Menurut Kamus Besar Bahasa Indonesia, kata tawuran yang berdasarkan kata tawur, memiliki arti perkelahian beramai-ramai atau perkelahian massal. Di Indonesia sendiri kata tawuran marak digunakan untuk merepresentasikan perilaku kekerasan yang terjadi antarpelajar. Khusus di wilayah Jakarta dan sekitarnya, berdasarkan data Polda Metro Jaya terdapat 36 tawuran yang terjadi selama kurun 7 bulan terakhir. Berarti ada sekitar 5-6 tawuran yang terjadi setiap bulannya yang tentunya menimbulkan kerugian dari segi fiansial maupun korban jiwa. Apa benar hanya dua aspek demikian saja? Tidak, ada satu hal penting juga yang perlu divaluasi agar kejadian seperti itu dapat cepat terdepresiasi. Moral.

Lantas bagaimana solusi yang efektif untuk mendekadensikan kerusuhan yang terjadi di tingkat pelajar?
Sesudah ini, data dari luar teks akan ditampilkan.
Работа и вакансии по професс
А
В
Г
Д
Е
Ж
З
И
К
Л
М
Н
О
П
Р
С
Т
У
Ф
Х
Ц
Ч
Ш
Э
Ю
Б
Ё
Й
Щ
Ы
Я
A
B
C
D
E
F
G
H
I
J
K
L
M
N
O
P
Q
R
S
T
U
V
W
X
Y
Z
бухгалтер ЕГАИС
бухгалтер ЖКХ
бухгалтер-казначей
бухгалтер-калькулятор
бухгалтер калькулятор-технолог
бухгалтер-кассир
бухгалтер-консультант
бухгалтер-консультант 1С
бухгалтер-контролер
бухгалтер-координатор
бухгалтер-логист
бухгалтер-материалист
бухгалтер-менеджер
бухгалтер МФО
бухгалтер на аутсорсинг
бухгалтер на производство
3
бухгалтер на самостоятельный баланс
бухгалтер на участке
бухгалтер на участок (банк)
Sejalan dengan besarnya kerugian negara terutama dari segi produktivitas generasi mendatang, tentunya dengan mengesampingkan hak asasi manusia seperti hak untuk hidup (hal ini dianggap tak perlu mengingat tawuran dianggap arena perang bagi pelajar dimana mereka sudah siap mati saat menginjakkan kaki di medan tersebut). Ada satu metode yang bisa dilakukan pemerintah; metode radikal atau penulis lebih suka menyebutnya metode visioner yang konvensional.

Adapun metode visioner yang konvensional tersebut terdiri dari tiga opsi. Pertama, dengan mengadaptasi ide dari film Battle Royale, dimana semua pelajar yang terlibat tawuran dikumpulkan dalam satu tawuran untuk melanjutkan kembali tawurannya sampai lahir satu pemenang yang kemudian dipromosikan ke angkatan bersenjata atau agen intelijen negara. Kedua, mengirim mereka ke medan perang nyata. Ketiga, mengirim mereka semua ke negara-negara yang maju dalam segi persepakbolaan tanpa diberikan modal uang sepersen pun dan untuk menjaga kelangsungan hidupnya mereka dapat membantu klub sepakbola disana. Jadi dengan kata lain, apabila mereka berkualitas mereka akan bertahan hidup, vice versa.Dari ketiga opsi tersebut, sepertinya opsi ketiga yang paling menarik. Akan tetapi perlu diperhatikan pula segi negatifnya bila pemain yang berkualitas tersebut justru menetap dan menjadi warga negara dimana ia berlatih.

Akhirnya, terlepas dari itu semua yang perlu ditekankan dari tulisan ringan ini bukanlah sisi radikalitas ide dalam tulisan. Tapi bagaimana kita memandang persoalan untuk kemudian mencari jalan keluarnya. Poin radikal salah satu dari berbagai jalan keluar yang ada, bukan berarti solusi yang pasti.